Wherever a line in the data below holds "down", copy that line.

[Given data — start]

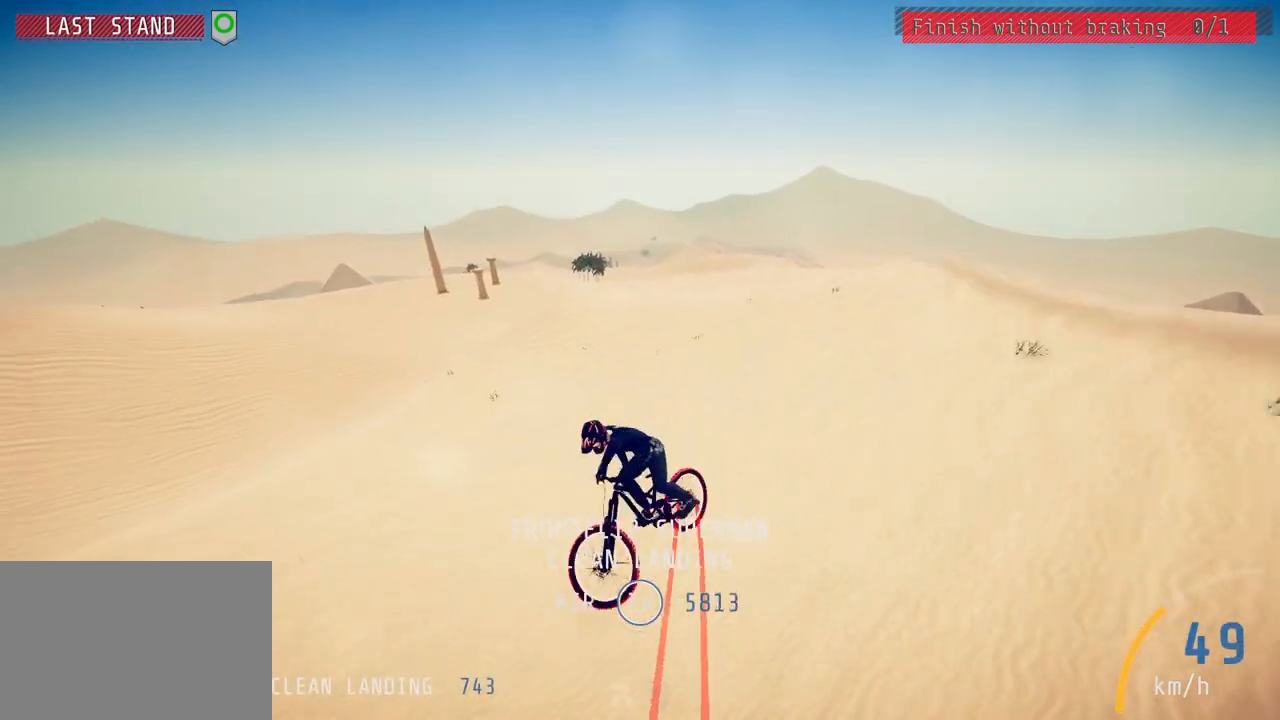
{"buttons": ["R2"], "left_stick": "right", "right_stick": "down", "events": [[133, "right_stick", "center"], [183, "left_stick", "center"], [300, "left_stick", "right"], [400, "left_stick", "center"], [450, "left_stick", "right"], [450, "right_stick", "down"]]}
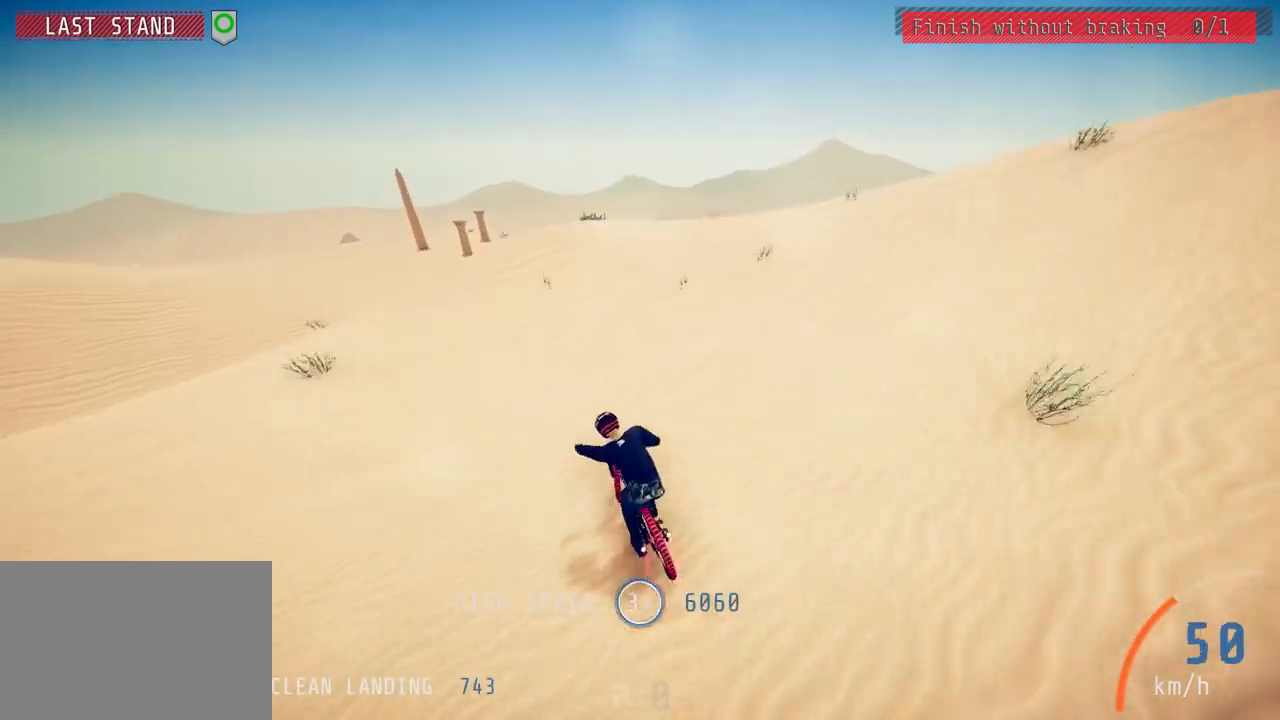
{"buttons": ["R2"], "left_stick": "right", "right_stick": "down", "events": []}
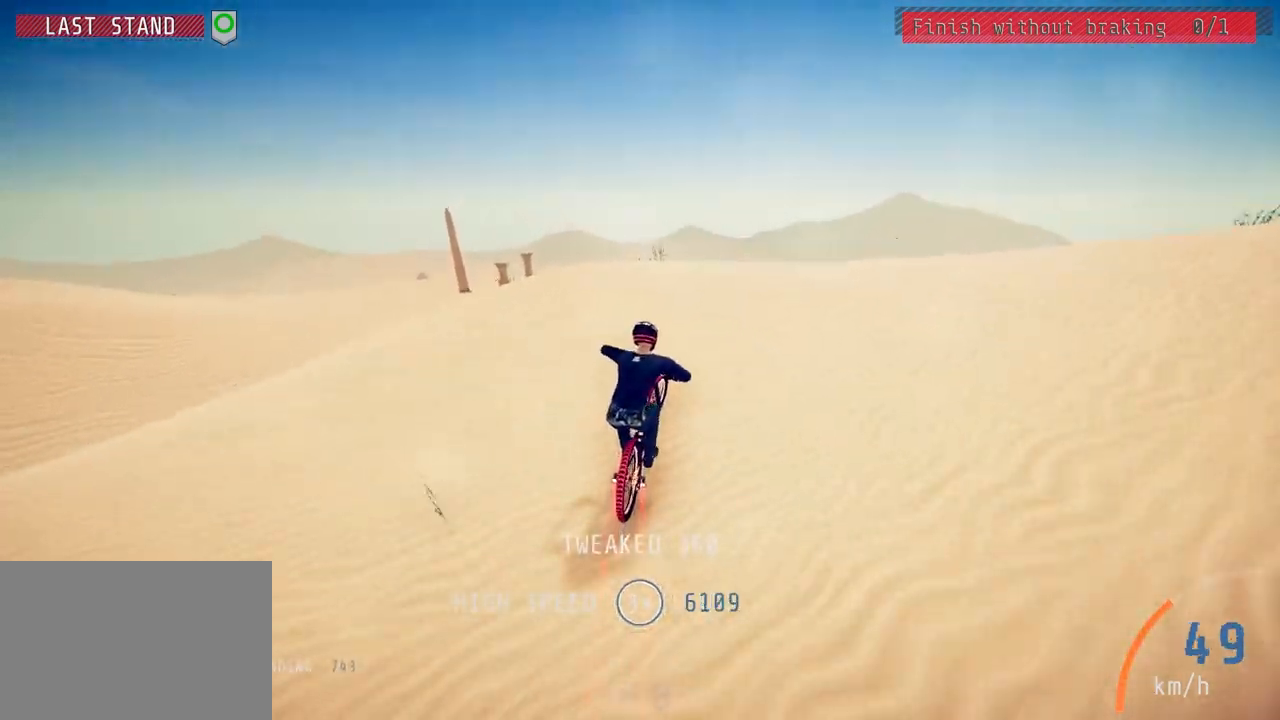
{"buttons": ["L1", "R2"], "left_stick": "down", "right_stick": "up", "events": [[17, "left_stick", "down-right"], [83, "right_stick", "up"], [150, "left_stick", "down"], [200, "right_stick", "center"], [233, "L1", "down"], [333, "right_stick", "up"]]}
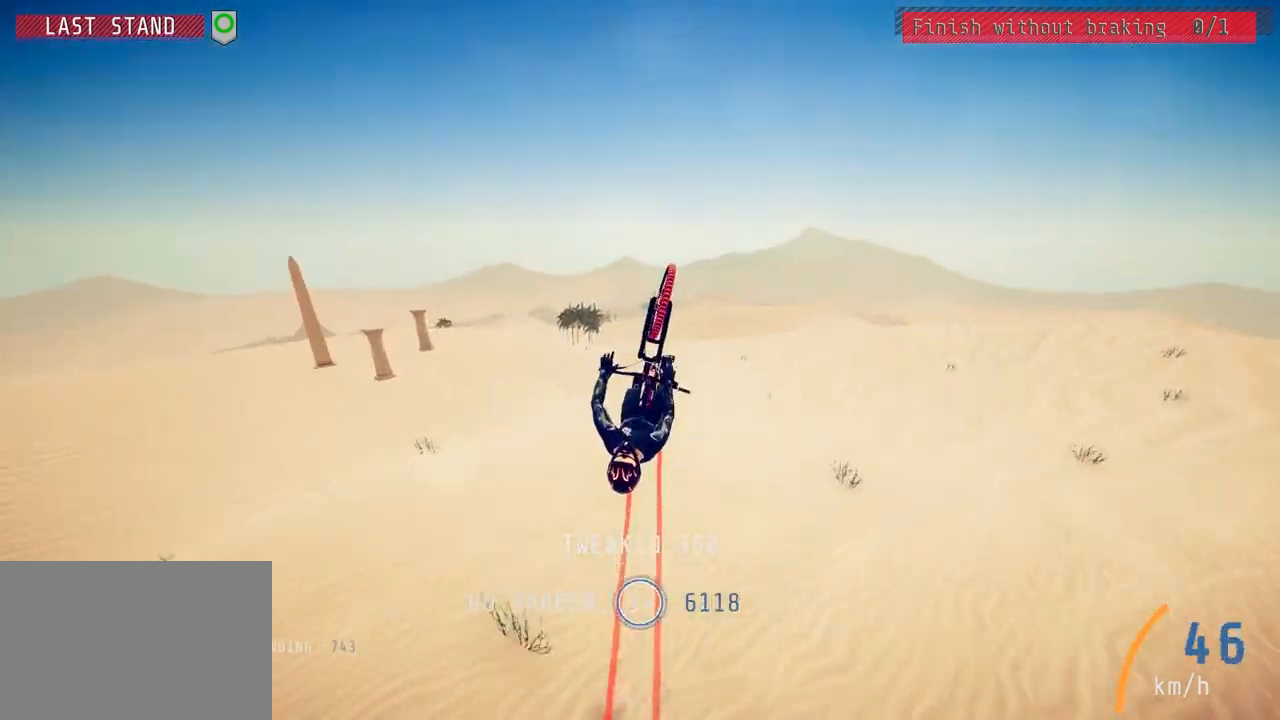
{"buttons": ["R2"], "left_stick": "down", "right_stick": "center", "events": [[150, "right_stick", "center"], [167, "L1", "up"]]}
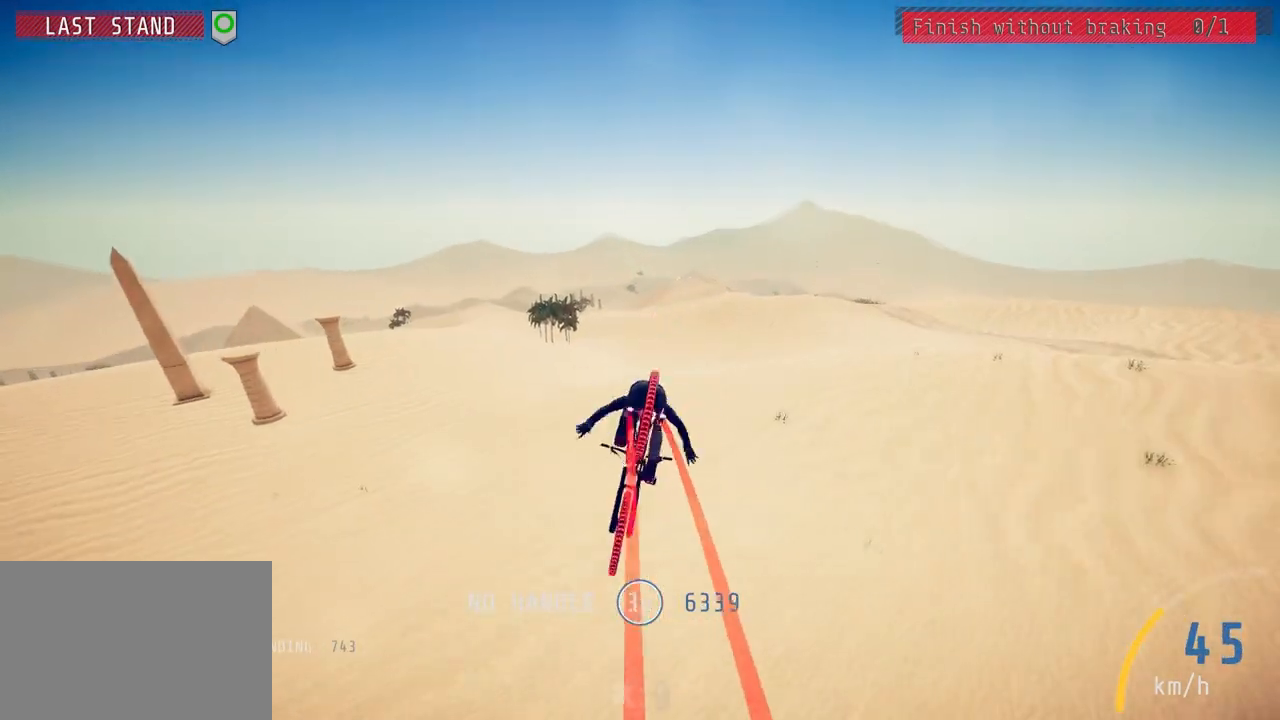
{"buttons": ["R2"], "left_stick": "center", "right_stick": "center", "events": [[17, "left_stick", "center"], [133, "left_stick", "left"], [317, "left_stick", "center"]]}
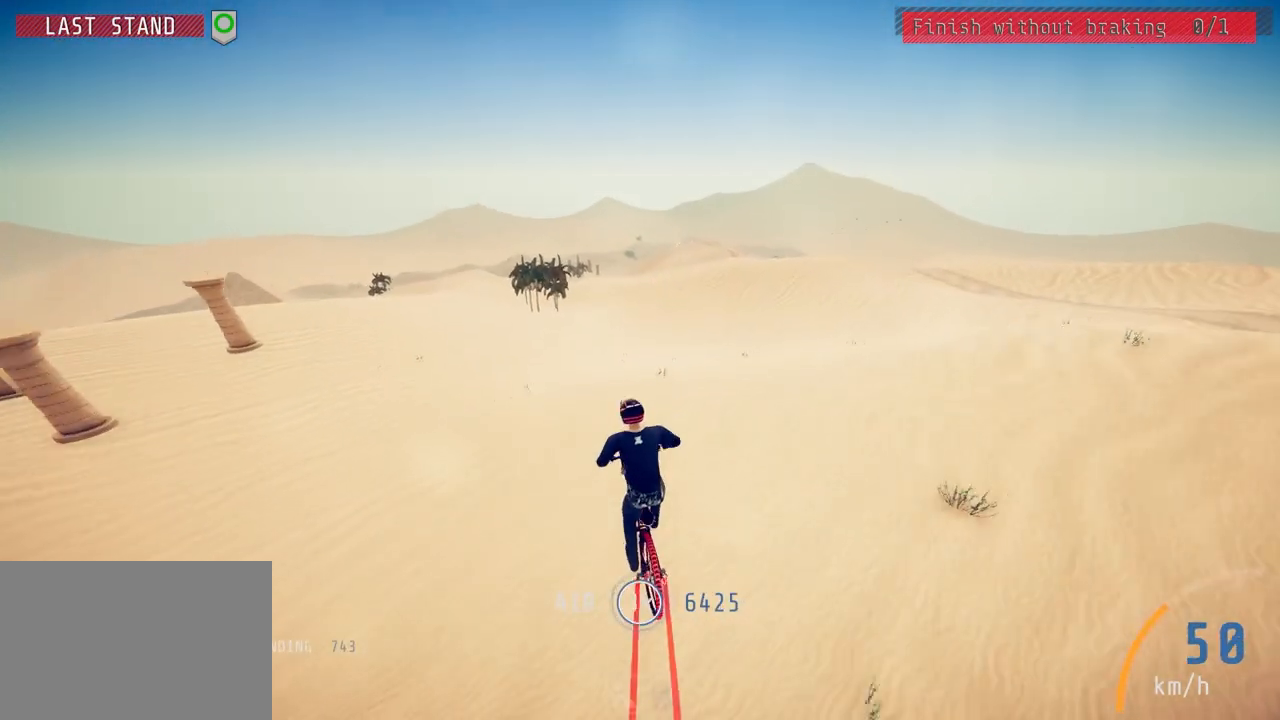
{"buttons": ["R2"], "left_stick": "right", "right_stick": "up", "events": [[100, "left_stick", "up-right"], [150, "right_stick", "down"], [333, "left_stick", "center"], [433, "R3", "down"], [433, "left_stick", "right"], [483, "R3", "up"], [483, "right_stick", "up"]]}
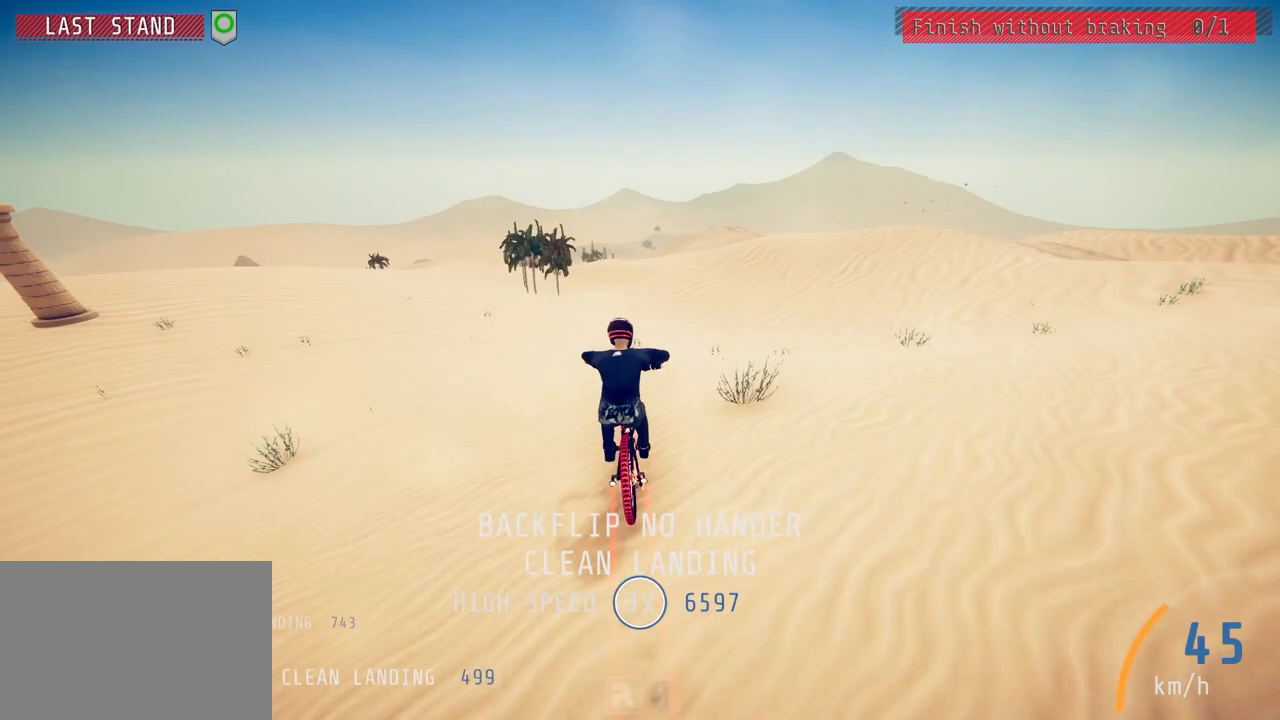
{"buttons": ["R2"], "left_stick": "right", "right_stick": "up-right", "events": [[100, "right_stick", "center"], [150, "right_stick", "right"], [467, "right_stick", "up-right"]]}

[Given data — finish]

_Exercise solution_
{"buttons": ["R2"], "left_stick": "right", "right_stick": "down", "events": [[133, "right_stick", "center"], [183, "left_stick", "center"], [300, "left_stick", "right"], [400, "left_stick", "center"], [450, "left_stick", "right"], [450, "right_stick", "down"]]}
{"buttons": ["R2"], "left_stick": "right", "right_stick": "down", "events": []}
{"buttons": ["L1", "R2"], "left_stick": "down", "right_stick": "up", "events": [[17, "left_stick", "down-right"], [83, "right_stick", "up"], [150, "left_stick", "down"], [200, "right_stick", "center"], [233, "L1", "down"], [333, "right_stick", "up"]]}
{"buttons": ["R2"], "left_stick": "down", "right_stick": "center", "events": [[150, "right_stick", "center"], [167, "L1", "up"]]}
{"buttons": ["R2"], "left_stick": "right", "right_stick": "up", "events": [[100, "left_stick", "up-right"], [150, "right_stick", "down"], [333, "left_stick", "center"], [433, "R3", "down"], [433, "left_stick", "right"], [483, "R3", "up"], [483, "right_stick", "up"]]}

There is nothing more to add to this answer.